Stability Analysis of Bilinear Iterative Rational Krylov Algorithm

TL;DR

This paper proves the stability of the BIRKA algorithm for bilinear model reduction when using inexact iterative linear solvers, and analyzes the impact of solver errors on the reduced model's accuracy.

Contribution

It provides a theoretical stability analysis of BIRKA with inexact linear solves and supports findings with numerical experiments.

Findings

BIRKA remains stable under certain conditions despite inexact solves.

The accuracy of the reduced model is maintained with controlled solver errors.

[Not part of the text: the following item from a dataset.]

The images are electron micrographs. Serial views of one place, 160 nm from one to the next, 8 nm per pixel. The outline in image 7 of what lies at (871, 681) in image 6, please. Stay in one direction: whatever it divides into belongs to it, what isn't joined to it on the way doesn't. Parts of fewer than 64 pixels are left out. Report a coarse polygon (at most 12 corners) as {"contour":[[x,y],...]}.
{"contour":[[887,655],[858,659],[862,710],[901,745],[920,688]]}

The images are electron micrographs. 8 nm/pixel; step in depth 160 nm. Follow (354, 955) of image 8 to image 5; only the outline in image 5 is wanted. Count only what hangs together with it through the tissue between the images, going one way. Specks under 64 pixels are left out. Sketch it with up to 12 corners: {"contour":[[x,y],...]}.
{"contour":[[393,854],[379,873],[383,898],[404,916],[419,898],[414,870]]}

Numerical experiments confirm theoretical stability and accuracy results.

Abstract

Models coming from different physical applications are very large in size. Simulation with such systems is expensive so one usually obtains a reduced model (by model reduction) that replicates the input-output behaviour of the original full model. A recently proposed algorithm for model reduction of bilinear dynamical systems, Bilinear Iterative Rational Krylov Algorithm (BIRKA), does so in a locally optimal way. This algorithm requires solving very large linear systems of equations. Usually these systems are solved by direct methods (e.g., LU), which are very expensive. A better choice is iterative methods (e.g., Krylov). However, iterative methods introduce errors in linear solves because they are not exact. They solve the given linear system up to a certain tolerance. We prove that under some mild assumptions BIRKA is stable with respect to the error introduced by the inexact linear solves. We also analyze the accuracy of the reduced system obtained from using these inexact solves and support all our results by numerical experiments.